Objectif a: Relevez toutes les personnes nommées dans l'extrait sur la cuisine.

En la faisant visiter à la presse le jour de la rentrée, Jean-Louis Fousseret ne cache pas sa satisfaction. Il savoure sa revanche sur ceux qui moquaient une imprudence conduisant, disaient-ils, la ville à débourser le double de ce qui était prévu. Certes, convient le maire, il peut y avoir appel du jugement, mais en attendant, la justice lui a donné raison sur toute la ligne.

C'était un soulagement. L'équipement qualifié d'ultra moderne par la presse spécialisée dans les collectivités locales, ne devrait pas être un boulet politique. « Ce n'est ni une cantine, ni un restaurant, mais une cuisine où on fait des plats cuisinés », dit Jean-Louis Fousseret. Dans la foulée, il explique pèle-mêle qu'elle permet « l'éducation au goût et la lutte contre la mal-bouffe », que la liaison chaude – la livraison des plats dès leur cuisson – assure une « alimentation de qualité ». Cela n'est pas rien, précise-t-il, car le déjeuner pris dans les cantines est « malheureusement souvent le seul repas équilibré de la journée ». Et quelques fois le seul repas tout court.

Jean-François Rousseau, le directeur de la cuisine, est content : « on nous a donné les moyens de bien travailler. Le standard de qualité est le même que dans les hôtels de luxe. C'est une cuisine équipée comme l'industrie agro-alimentaire ».

La mal-bouffe, fille de la standardisation...

Le mot industrie résonne bizarrement dans notre esprit. Il s'accorde avec les processus bien calés, les normes intangibles, les précautions, l'obsession hygiénique, voire l'hygiénisme. En fait, tout ce qui fait justement penser à la mal-bouffe, fille de la standardisation des procédures, de la production de masse, de l'appauvrissement de la biodiversité...

Alors on nous fait visiter les lieux. Il faut d'abord s'équiper comme pour la découverte d'un atelier de fromagerie ou d'un laboratoire de fabrication de saucisses de Morteau : chaussons, charlotte, blouse... On est dispensé du masque mais il figure dans le kit jetable. Depuis quelques années, le cérémonial est bien rodé. On se lave ensuite les mains. Dans chaque salle, on trouve un lavabo et un sèche-mains à air pulsé.

Le circuit des denrées est implacable. Quand nous arrivons dans le hall d'arrivée, doté d'une porte donnant sur un quai où accostent les camions de livraison, Emilie Raynaud et son collègue réceptionnent les pommes – bio, venues d'Alsace – avant de les peser : « on a le droit de les goûter pour voir si elles sont mûres ! » Jean-Louis Fousseret en avise une bien rouge et la croque. Les photographes se régalent des yeux.

« Comme dans une usine agro-alimentaire »

Jeu de données:

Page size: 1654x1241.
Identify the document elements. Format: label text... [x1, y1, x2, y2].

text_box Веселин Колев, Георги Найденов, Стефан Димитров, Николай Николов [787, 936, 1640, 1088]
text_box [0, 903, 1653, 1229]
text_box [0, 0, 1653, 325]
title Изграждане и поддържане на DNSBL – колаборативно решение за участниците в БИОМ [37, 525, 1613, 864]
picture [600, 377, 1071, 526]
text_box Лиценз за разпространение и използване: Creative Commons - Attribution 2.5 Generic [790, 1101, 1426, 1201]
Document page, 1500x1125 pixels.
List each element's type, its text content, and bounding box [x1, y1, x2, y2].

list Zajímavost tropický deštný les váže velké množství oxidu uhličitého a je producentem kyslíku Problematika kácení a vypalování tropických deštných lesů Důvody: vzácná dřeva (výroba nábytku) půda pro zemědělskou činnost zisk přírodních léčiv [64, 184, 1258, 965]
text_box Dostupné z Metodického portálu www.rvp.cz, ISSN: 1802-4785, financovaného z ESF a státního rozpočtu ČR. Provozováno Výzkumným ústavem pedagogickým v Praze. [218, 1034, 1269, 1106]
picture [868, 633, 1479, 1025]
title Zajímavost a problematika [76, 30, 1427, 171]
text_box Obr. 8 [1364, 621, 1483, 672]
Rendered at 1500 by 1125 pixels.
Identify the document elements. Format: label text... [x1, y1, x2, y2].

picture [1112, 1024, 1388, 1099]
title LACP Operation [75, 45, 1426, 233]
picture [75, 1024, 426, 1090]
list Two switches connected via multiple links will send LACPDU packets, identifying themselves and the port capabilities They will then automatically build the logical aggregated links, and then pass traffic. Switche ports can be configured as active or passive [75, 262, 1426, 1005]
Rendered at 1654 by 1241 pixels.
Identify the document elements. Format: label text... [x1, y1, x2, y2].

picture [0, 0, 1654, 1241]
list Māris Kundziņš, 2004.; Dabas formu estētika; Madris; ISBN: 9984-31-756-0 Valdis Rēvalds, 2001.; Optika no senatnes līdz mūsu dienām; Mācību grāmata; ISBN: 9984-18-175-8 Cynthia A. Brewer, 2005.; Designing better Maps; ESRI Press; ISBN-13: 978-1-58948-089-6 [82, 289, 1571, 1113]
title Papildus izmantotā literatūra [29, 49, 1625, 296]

Objectif b: Mettez en forme sous forme de tableau Markdown, avec les colonnes Numéro et Contenu, toutes les lignes du jeu de données, de la première jusqu'à celle qui contient "text_box Obr. 8 [1364, 621, 1483, 672]", bornes comprises. Omettez les lignes vides.

Réponse rédigée a:
- Jean-Louis Fousseret
- Jean-François Rousseau
- Emilie Raynaud

Réponse rédigée b:
| Numéro | Contenu |
|---|---|
| 1 | Page size: 1654x1241. |
| 2 | Identify the document elements. Format: label text... [x1, y1, x2, y2]. |
| 3 | text_box Веселин Колев, Георги Найденов, Стефан Димитров, Николай Николов [787, 936, 1640, 1088] |
| 4 | text_box [0, 903, 1653, 1229] |
| 5 | text_box [0, 0, 1653, 325] |
| 6 | title Изграждане и поддържане на DNSBL – колаборативно решение за участниците в БИОМ [37, 525, 1613, 864] |
| 7 | picture [600, 377, 1071, 526] |
| 8 | text_box Лиценз за разпространение и използване: Creative Commons - Attribution 2.5 Generic [790, 1101, 1426, 1201] |
| 9 | Document page, 1500x1125 pixels. |
| 10 | List each element's type, its text content, and bounding box [x1, y1, x2, y2]. |
| 11 | list Zajímavost tropický deštný les váže velké množství oxidu uhličitého a je producentem kyslíku Problematika kácení a vypalování tropických deštných lesů Důvody: vzácná dřeva (výroba nábytku) půda pro zemědělskou činnost zisk přírodních léčiv [64, 184, 1258, 965] |
| 12 | text_box Dostupné z Metodického portálu www.rvp.cz, ISSN: 1802-4785, financovaného z ESF a státního rozpočtu ČR. Provozováno Výzkumným ústavem pedagogickým v Praze. [218, 1034, 1269, 1106] |
| 13 | picture [868, 633, 1479, 1025] |
| 14 | title Zajímavost a problematika [76, 30, 1427, 171] |
| 15 | text_box Obr. 8 [1364, 621, 1483, 672] |